Development expenditure in the first four months of the new fiscal year has been extremely low, despite the fact that there is an estimated deficit of Tk1,12,276 crore in the national budget, and that revenue collection has surpassed targets.
The government spent Tk5,610 crore less than what it should have in the July-October period.
Government development expenditure stood at Tk14,190 crore or 9.25% of total at the end of July-October period this fiscal. The budget estimation of development expenditure is Tk1,53,391 crore.
A Finance Division official involved with the budget implementation process said Bangladesh’s budget expenditure pattern was yet to come out of the “May-June syndrome” as most of the expenditure occurred during the last two months of the fiscal.
“It is not good for budget implementation,” the official noted, pointing out that government agencies did not have the capacity to raise development expenditure, which is barely above 10% in the first quarter.
CGA data shows the total revenue earning was Tk68,081 crore or 63.88% of the total budget estimate during the four months, which is better than last year’s.
Besides, the National Board of Revenue has collected tax of Tk57,369 crores during the four months, which is 23.11% of the total amount targeted in the budget.
During the same period last year, the NBR earned Tk41,481 crores.
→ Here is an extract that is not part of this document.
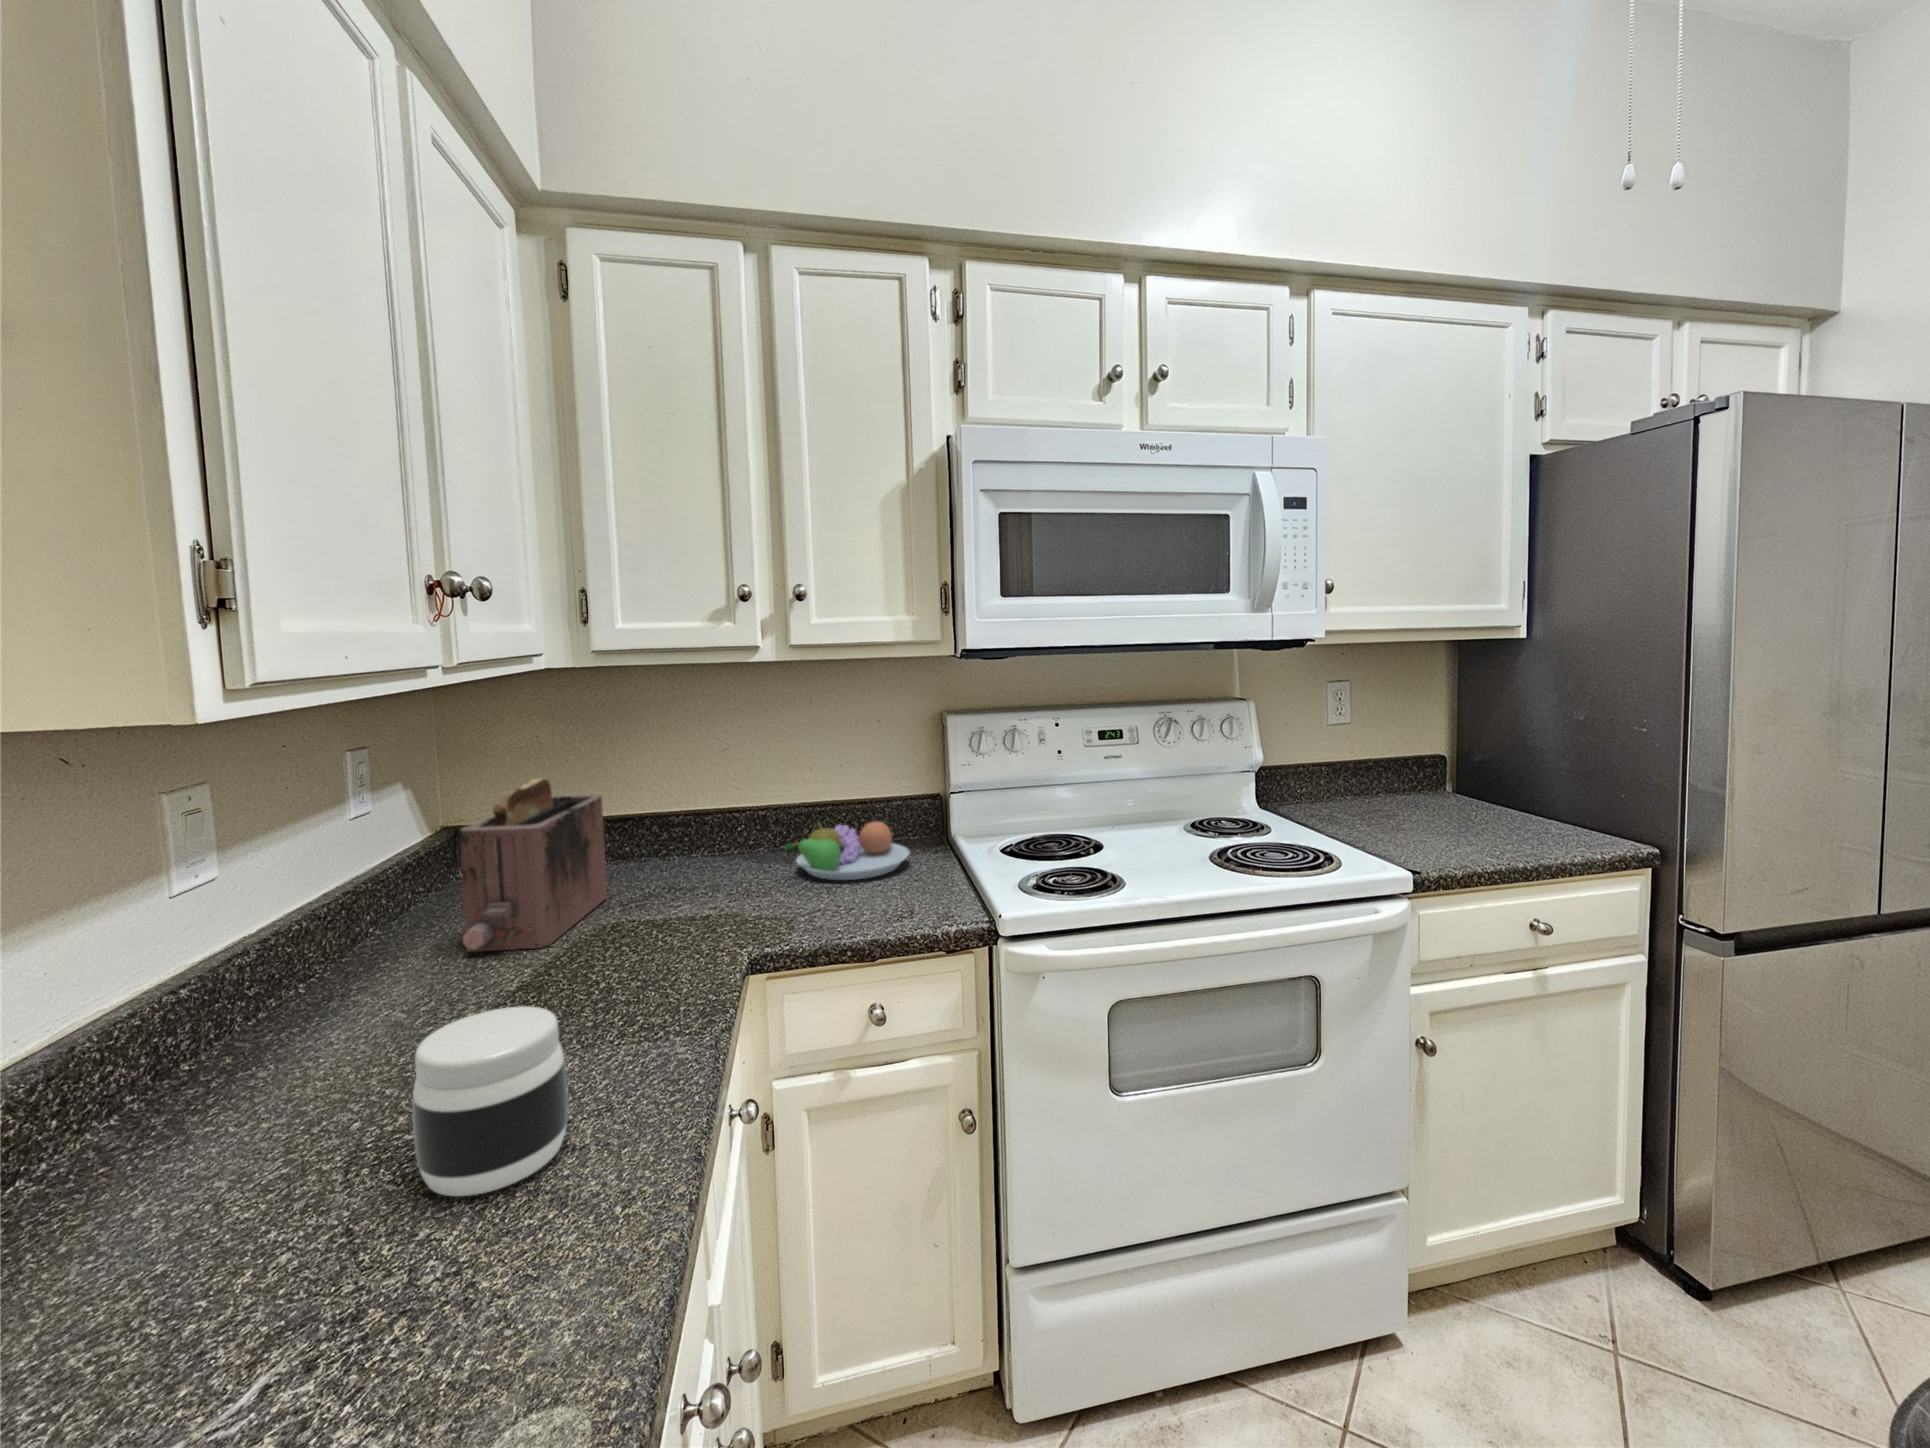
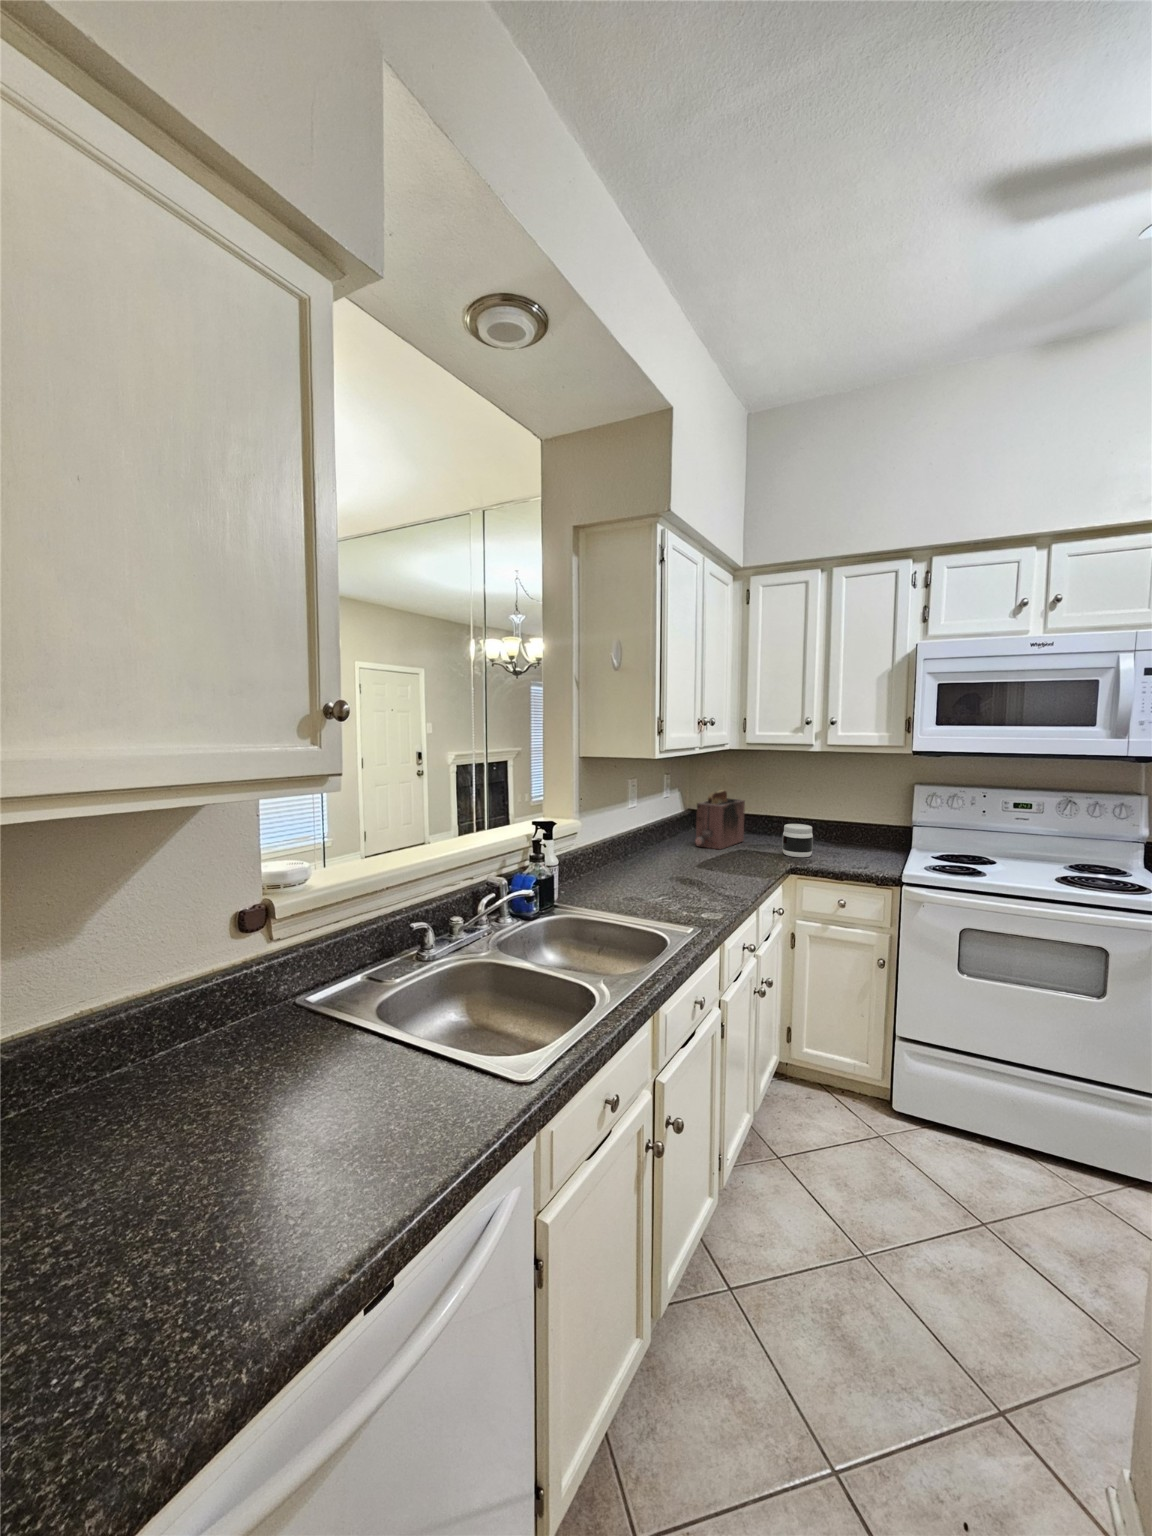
fruit bowl: present [785,821,910,880] -> none [818,826,882,855]
jar: present [412,1006,568,1196] -> present [782,824,813,857]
Growth rates of tax and non-tax revenue during this period were 20.06% and -0.34% respectively.
The state borrowed 60.66% of the total estimate in the form of selling saving instruments within four months of the current fiscal.
The latest data show that the sale of National Savings Certificates (NSC) stood at Tk19,500 crores during the July-October period, while the total sale target for the fiscal was Tk32,149 crores.
During the same period last fiscal, sale stood at Tk22,755.07 crores, which was 49.13% higher than the preceding year’s July-October sale.
About borrowing through saving instruments despite the decreased sale of NSC, the official said that government loans from savings certificates had created a heavy burden on the state exchequer as the interest rate on saving instruments was above 11%.
According to the official, state agencies have not stopped taking loans from saving instruments as it is a kind of an “open tap.”
The government has repaid Tk4,456 crores loan it took from the banking sector in the first four months of this fiscal, according to Office of the Controller General of Accounts.
In the last budget, the government set a target to borrow Tk28,202 crores from the banking system.
Acting Finance Secretary Mohammad Muslim Chowdhury said the overall budget implementation in the first four months was good compared to the same period last year.
“We are overhauling the NSC sale system so that it benefits the general buyers more,” he said, adding, “there is no decision to slash savings certificates interest rates.”